Miguel Angel Jimenez is known more for his cigars, his love of a good red wine , and his crazy pre-tournament warmups than for being the leading money winner and points leader on the PGA Tour Champions circuit. But right now, he’s at the top of the pack heading down the stretch of the season.
The Schwab points winner is usually a Bernhard Langer or Hale Irwin or Tom Watson or Steve Stricker, guys who have won a lot of tournaments in several seasons. But this year, the money leader, and therefore Schwab points leader so far, has been Jimenez with four victories. The points are, thankfully, easy to understand.
A dollar equals a point until the playoffs, when a dollar equals two points.

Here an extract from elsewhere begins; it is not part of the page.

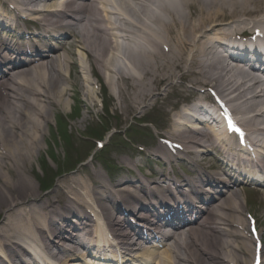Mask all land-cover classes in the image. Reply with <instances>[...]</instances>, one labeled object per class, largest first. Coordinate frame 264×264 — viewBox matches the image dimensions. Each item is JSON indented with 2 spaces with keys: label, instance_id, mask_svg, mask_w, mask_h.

It’s the PGA Tour Champions' version of the regular PGA Tour's FedEx Cup playoffs, but it escaped that period where the points were so convoluted that no one could understand them.
With just one tournament left in the regular season and three in the playoffs, it would be difficult, but not impossible for someone to overtake Jimenez and win the title. The winner of the Cup receives more than a half-million dollars for his trouble.
Right now, after a T38 finish at the Constellation Furyk & Friends event, Jimenez is projected to have 2,987,947.53 points. Stewart Cink is second with 2,511,921.67, Steven Alker is third with 2,340,369.67 points, and Ernie Els is fourth with 1,972,092.76, just slightly more than a million points behind Jimenez. Padraig Harrington is even farther back in fifth with 1,833,485.76.
This week’s tournament winner, Tommy Gainey, received 315,000 points. It will be a similar total for next week’s SAS Championship. Then, the points double. That means a player would have to get on a real roll for three weeks and then finish in the top 36 to be invited to the final event, the Charles Schwab Cup.
Stewart Cink is more than 476,000 points behind Jimenez, and Alker needs 647,578 points to take over the top spot. But with two regular tournaments and the final Charles Schwab Cup remaining and double points in the offing, it is possible for either of them to catch and surpass Jimenez.
The points for first at the Dominion Charity Classic and the Simmons Bank Championship, the first two playoff events, become more like 550,000 to 600,000 for each of those events.
Two high finishes could knock Jimenez out of the title and put Cink or Alker there in his place. A big year-end rally by Els or Harrington could do the same for them.
In other words, when it comes to the Charles Schwab Cup, the race is still on.